# Feynman Diagrams 101

Even the best physicists can get misled by Feynman diagrams occasionally.

A Feynman diagram is a physicist’s best friend and worst enemy. They’re representations of a particle collision, so you draw lines coming in, you draw them meeting, and annihilating and then you draw a little wiggly line in the middle which could be a photon and then it goes off to something else, and they’re great. They’re a cartoon representation of the actual equation you would use to calculate the probability of that happening. For the incoming line there’s a term and equation, for the vertex where they meet there’s a term and equation, for the bit in the middle – the propagata we call it – they’re beautiful, they’re mathematically exact. They’re a real help, they’re very intuitive and therein lies a little bit of a danger because they’re a little too intuitive because they are actually quantum mechanics and they’re a representation of quantum field theory and in fact they’re not like snooker balls, they’re not a drawing of a snooker shot. It’s a drawing of a quantum mechanical amplitude.

An amplitude is kind of half a probability, you have to, in quantum mechanics you add up amplitudes, square them and then, ah, you can never say ‘This Feynman diagram is what happened’ because all it’s doing is telling you a probability of one way you might have got from here to here. In fact it’s telling you the mathematical sum of many probabilities of doing that, but there can be other ones which’ll be a different Feynman diagram, a different set of probabilities, if you actually want to get the answer, and predict the answer, you have to add those two amplitudes and square them to get the overall probability.

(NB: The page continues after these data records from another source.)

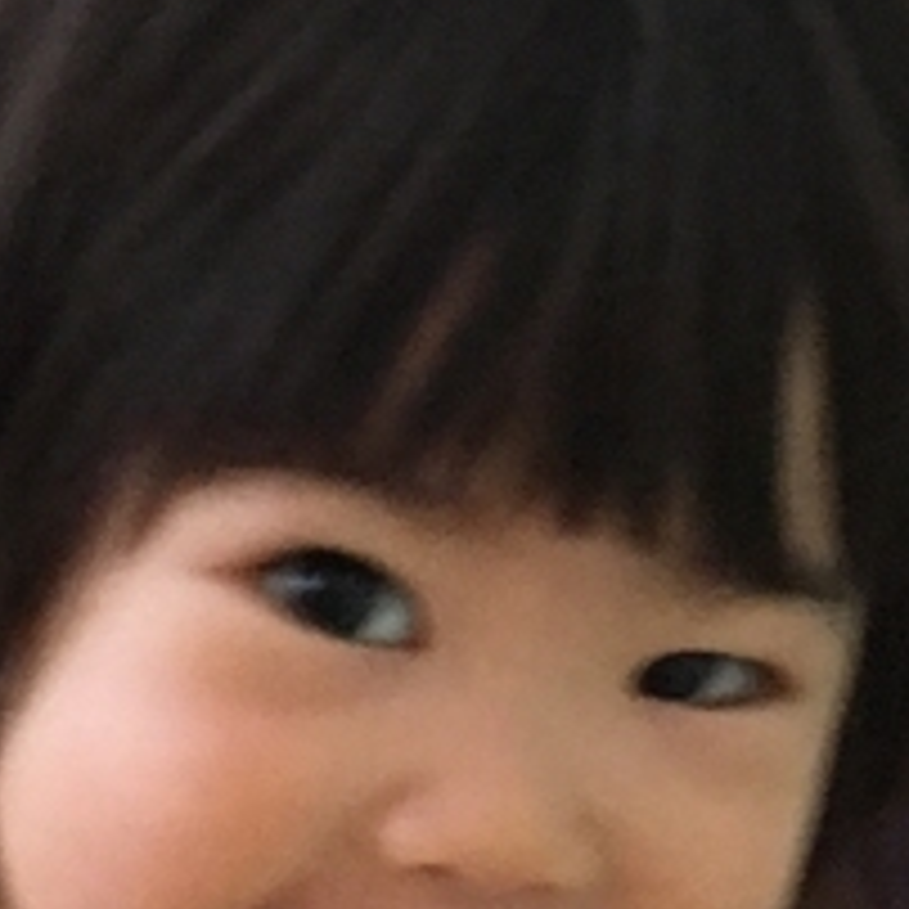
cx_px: 882
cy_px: 306
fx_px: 4516
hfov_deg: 11.4
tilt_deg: -17.4
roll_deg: -2.8
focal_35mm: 152
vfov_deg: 11.5
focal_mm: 4.15
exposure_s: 1/30
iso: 160
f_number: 2.2
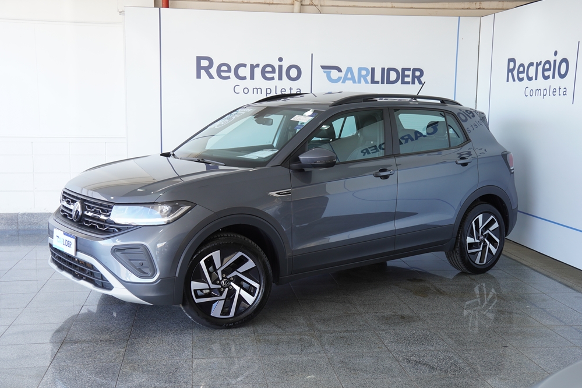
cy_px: 194
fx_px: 671
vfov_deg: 32.2
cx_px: 295
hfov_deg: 46.9
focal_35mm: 42
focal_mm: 27
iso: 160
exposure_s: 1/60
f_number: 4
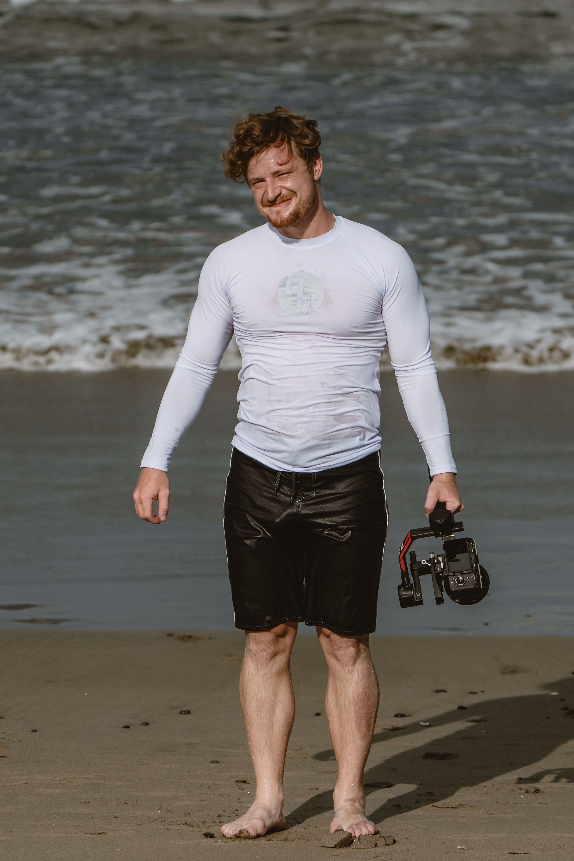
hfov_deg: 4.4
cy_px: 446
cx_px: 310
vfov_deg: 6.6
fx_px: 7440
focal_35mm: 311
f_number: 5.6
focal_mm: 200
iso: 250
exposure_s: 1/2500
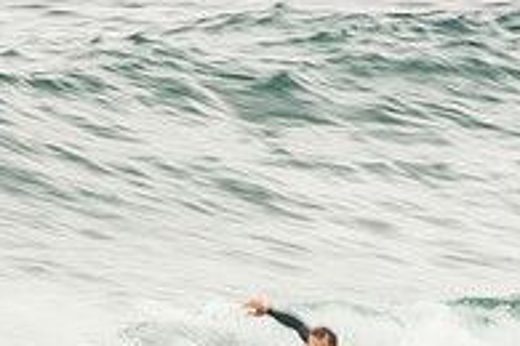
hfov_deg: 1.2
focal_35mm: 1787
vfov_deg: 0.8
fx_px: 25810
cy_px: 374
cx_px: 168
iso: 100
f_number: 20
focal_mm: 400
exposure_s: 1/30
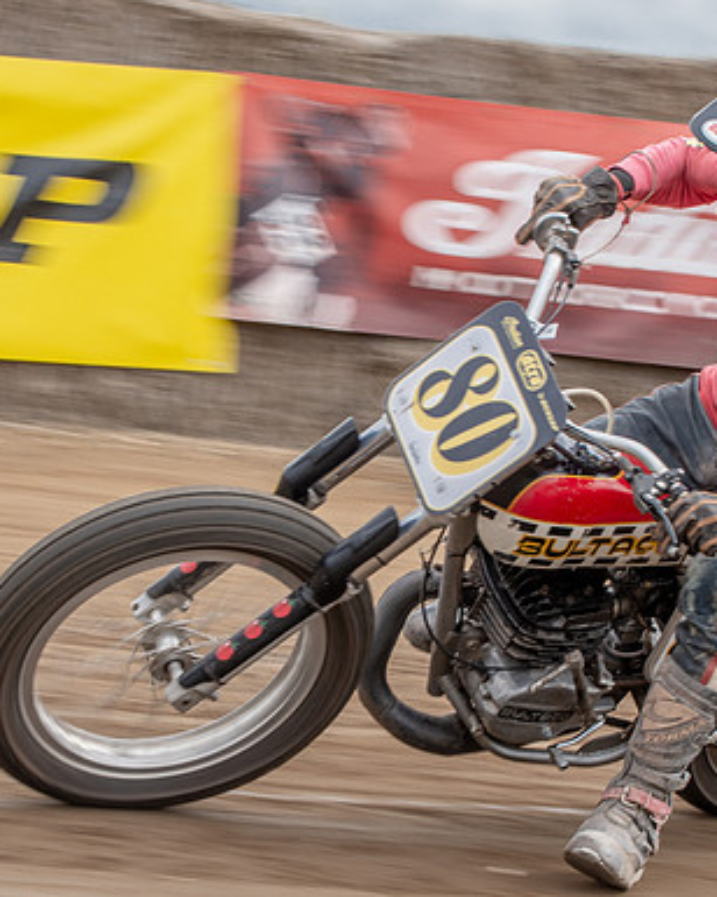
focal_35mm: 196
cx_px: 320
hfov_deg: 7.9
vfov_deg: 9.9
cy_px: 416
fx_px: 5199
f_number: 10
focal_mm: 66
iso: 200
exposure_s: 1/160
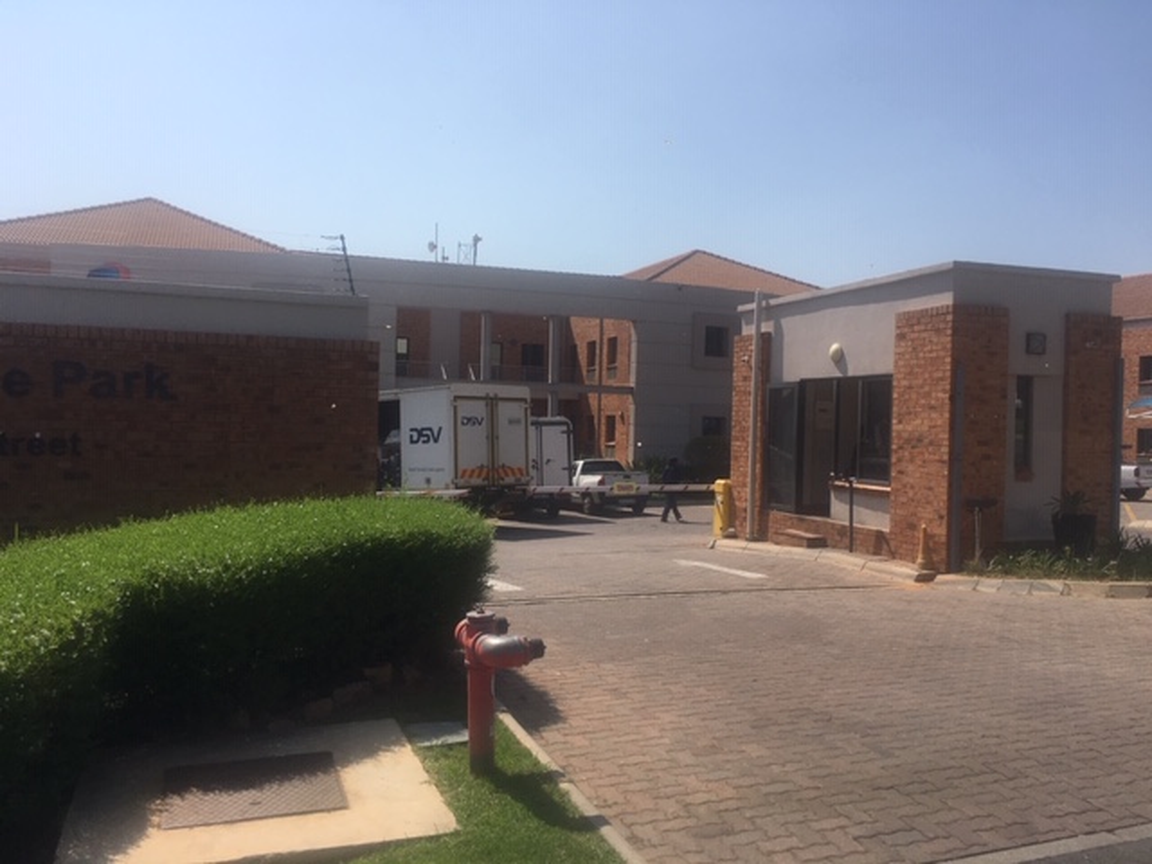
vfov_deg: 48.2
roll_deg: -1.1
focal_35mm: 29
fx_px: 965
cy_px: 432
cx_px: 576
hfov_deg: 61.7
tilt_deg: -0.3
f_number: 2.2
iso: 25
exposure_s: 1/3077
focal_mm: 4.15
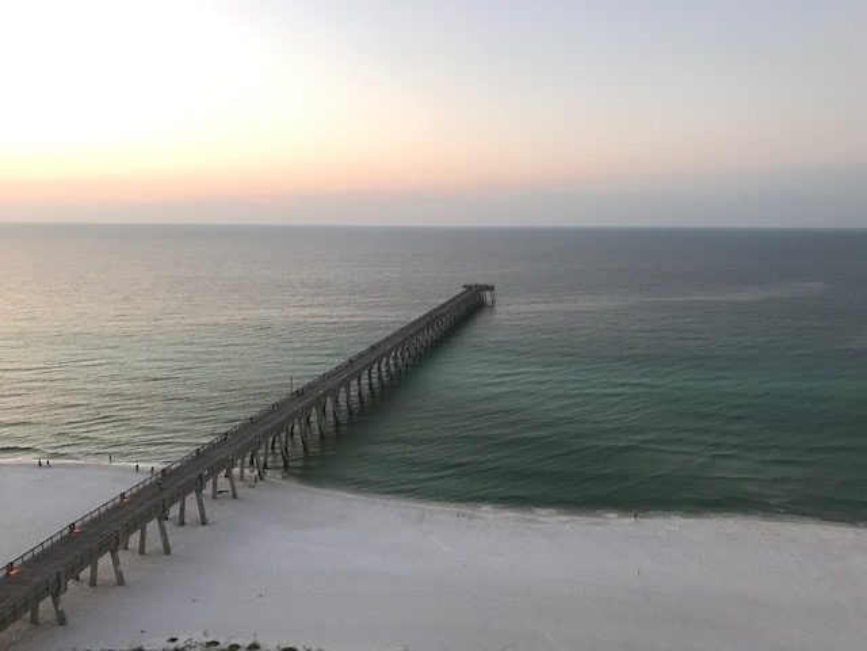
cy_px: 326
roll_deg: -0.4
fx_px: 701
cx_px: 434
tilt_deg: -10.1
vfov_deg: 49.7
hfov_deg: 63.4
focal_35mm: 28
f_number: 1.8
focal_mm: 3.99
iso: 40
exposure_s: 1/30
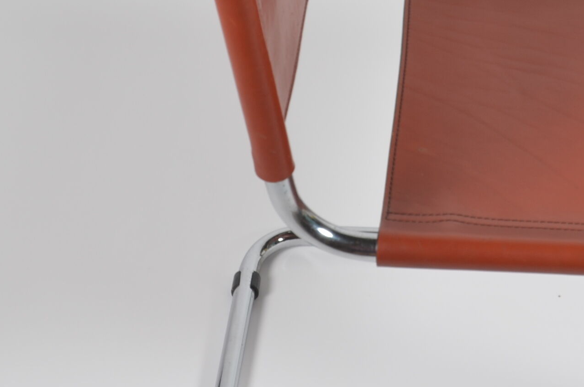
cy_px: 39
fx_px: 1684
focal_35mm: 104
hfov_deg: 19.4
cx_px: 483
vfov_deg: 13.0
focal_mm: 24
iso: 100
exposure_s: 1/125
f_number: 11
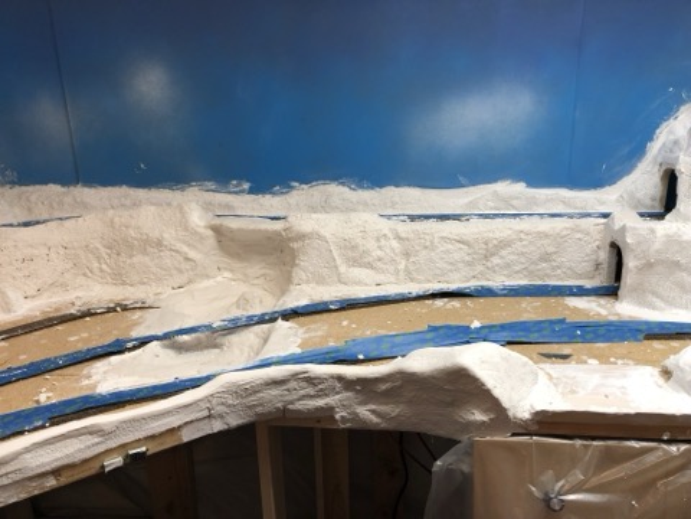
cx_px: 346
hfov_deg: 63.4
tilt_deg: -19.1
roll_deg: +1.9
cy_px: 260
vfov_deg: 49.7
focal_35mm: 28
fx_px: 559
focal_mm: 4
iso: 64
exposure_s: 1/120
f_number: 1.8
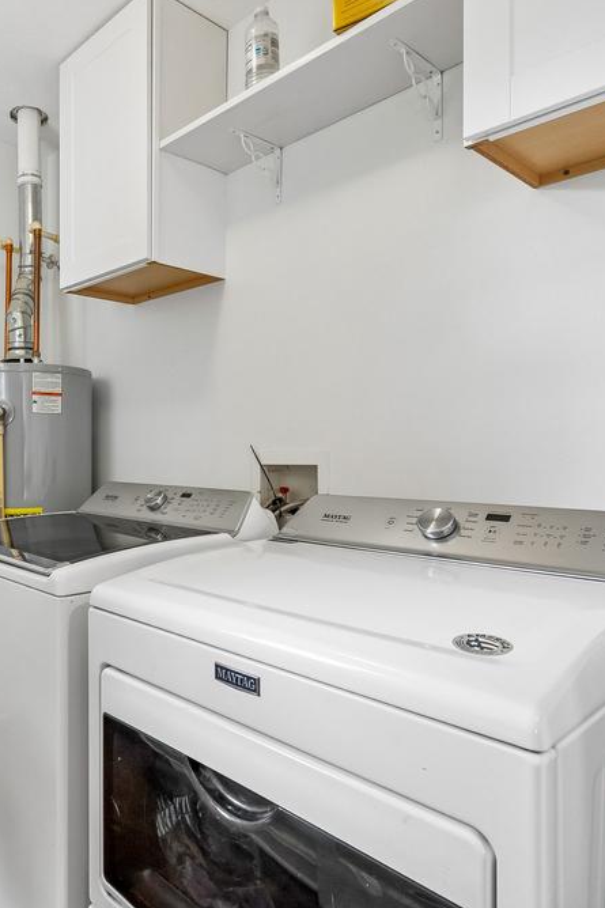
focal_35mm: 23
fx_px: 580
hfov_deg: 50.9
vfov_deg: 76.1
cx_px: 102
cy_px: 460
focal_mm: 10
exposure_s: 1/30
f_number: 5.6
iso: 400
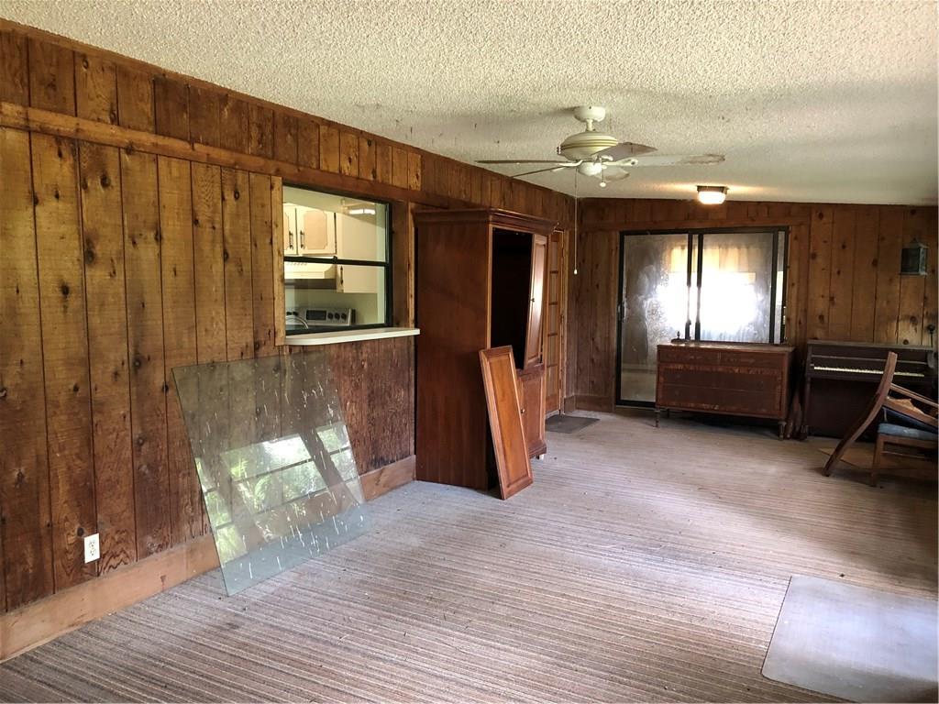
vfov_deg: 49.7
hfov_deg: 63.4
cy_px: 352
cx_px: 470
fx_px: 760
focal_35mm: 28
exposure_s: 1/13
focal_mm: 3.99
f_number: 1.8
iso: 100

Now that sounds pretty technical, and it is, that’s what quantum mechanics is like. What I’m trying to say is they’re a beautiful intuitive tool for what’s going on but if you’re not careful, I find even PhD physicists who say ‘I’m going to measure this Feynman diagram. How can we work out whether this happened?’ but in quantum mechanics you never can, all you can work out is, you get from here to here and this is 90% of the chance that it went this way and 10% went another way or something, so it does mislead people sometimes. But they’re the best tool of doing it.

And it’s even better than that because they’re also a representation of a series. There’s a series of diagrams. So if you say, I have an electron and a positron in, electron and a positron out, all the different ways you can go from here to here, you have to add them all up to get the right answer in quantum mechanics. Feynman diagrams, the simplest one is the wiggle and a single photon in the middle, but there’s another one where that photon in the middle will suddenly split off into two and go back to a photon, or where two photons have swapped, or three photons, or *x* photons. All those are repressible, in quantum mechanics they will all happen at some level but the simplest Feynman diagram is the biggest contribution. Every time you have an extra particle, an extra vertex in there, the probability gets smaller but if you want the real full answer you’ve got to have them all in there so it’s all, that’s what we call perturbation theory, it’s a very common technique in all kinds of science where you collate the easiest, biggest bit of the thing first, but if you want to get more and more accurate you’ve got to add more and more corrections. And, again, you have to always remember the physical thing, the measurable thing, is what went in and what came out, you can never measure the Feynman diagram. The Feynman diagram is actually a mathematical tool for calculating the probability of going from here to here. So it’s a beautiful tool, it’s very intuitive and it’s really helpful, but if you follow it too far it can actually mislead. Even the best physicists can get can misled by Feynman diagrams occasionally.